Your assignment:
Could you repeat the rows, starting at the first one and ending at the line containing "Averøy kommune er", with "Ferienhaus" changed to "Landhaus" and nothing else altered?

(Collected data)

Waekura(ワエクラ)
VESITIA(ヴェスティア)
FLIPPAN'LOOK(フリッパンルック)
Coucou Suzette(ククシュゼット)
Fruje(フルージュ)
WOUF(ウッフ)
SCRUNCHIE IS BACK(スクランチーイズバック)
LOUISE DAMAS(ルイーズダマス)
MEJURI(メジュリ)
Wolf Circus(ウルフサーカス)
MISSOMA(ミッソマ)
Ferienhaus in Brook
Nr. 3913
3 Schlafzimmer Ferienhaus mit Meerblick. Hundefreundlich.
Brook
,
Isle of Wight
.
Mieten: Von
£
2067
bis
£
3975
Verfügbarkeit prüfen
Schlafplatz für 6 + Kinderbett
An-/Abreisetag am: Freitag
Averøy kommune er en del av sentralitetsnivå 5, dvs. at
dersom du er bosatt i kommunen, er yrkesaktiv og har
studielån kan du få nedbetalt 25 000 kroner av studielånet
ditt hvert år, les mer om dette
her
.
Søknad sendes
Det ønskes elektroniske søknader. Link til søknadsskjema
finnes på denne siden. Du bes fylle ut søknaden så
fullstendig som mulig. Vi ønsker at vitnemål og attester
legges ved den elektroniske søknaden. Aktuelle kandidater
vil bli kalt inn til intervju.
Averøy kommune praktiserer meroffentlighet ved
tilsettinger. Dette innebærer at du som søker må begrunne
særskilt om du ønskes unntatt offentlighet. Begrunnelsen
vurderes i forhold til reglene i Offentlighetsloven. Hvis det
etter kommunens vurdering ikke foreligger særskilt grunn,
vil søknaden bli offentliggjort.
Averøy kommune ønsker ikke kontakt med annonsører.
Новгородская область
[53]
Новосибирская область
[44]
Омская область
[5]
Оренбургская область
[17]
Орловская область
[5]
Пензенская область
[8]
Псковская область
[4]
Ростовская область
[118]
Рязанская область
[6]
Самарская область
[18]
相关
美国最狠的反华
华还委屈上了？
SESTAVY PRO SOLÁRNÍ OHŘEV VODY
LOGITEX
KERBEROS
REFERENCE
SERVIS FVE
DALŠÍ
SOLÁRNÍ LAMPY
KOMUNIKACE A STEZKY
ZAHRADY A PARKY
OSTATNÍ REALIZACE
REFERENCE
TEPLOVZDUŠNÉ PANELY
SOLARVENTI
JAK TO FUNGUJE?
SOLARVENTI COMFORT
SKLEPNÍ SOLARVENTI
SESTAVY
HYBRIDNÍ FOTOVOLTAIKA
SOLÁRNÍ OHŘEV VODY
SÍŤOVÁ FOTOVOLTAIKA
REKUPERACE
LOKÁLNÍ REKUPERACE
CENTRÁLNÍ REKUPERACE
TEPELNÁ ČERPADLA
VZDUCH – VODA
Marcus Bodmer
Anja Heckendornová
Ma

Solution to the exercise:
Waekura(ワエクラ)
VESITIA(ヴェスティア)
FLIPPAN'LOOK(フリッパンルック)
Coucou Suzette(ククシュゼット)
Fruje(フルージュ)
WOUF(ウッフ)
SCRUNCHIE IS BACK(スクランチーイズバック)
LOUISE DAMAS(ルイーズダマス)
MEJURI(メジュリ)
Wolf Circus(ウルフサーカス)
MISSOMA(ミッソマ)
Landhaus in Brook
Nr. 3913
3 Schlafzimmer Landhaus mit Meerblick. Hundefreundlich.
Brook
,
Isle of Wight
.
Mieten: Von
£
2067
bis
£
3975
Verfügbarkeit prüfen
Schlafplatz für 6 + Kinderbett
An-/Abreisetag am: Freitag
Averøy kommune er en del av sentralitetsnivå 5, dvs. at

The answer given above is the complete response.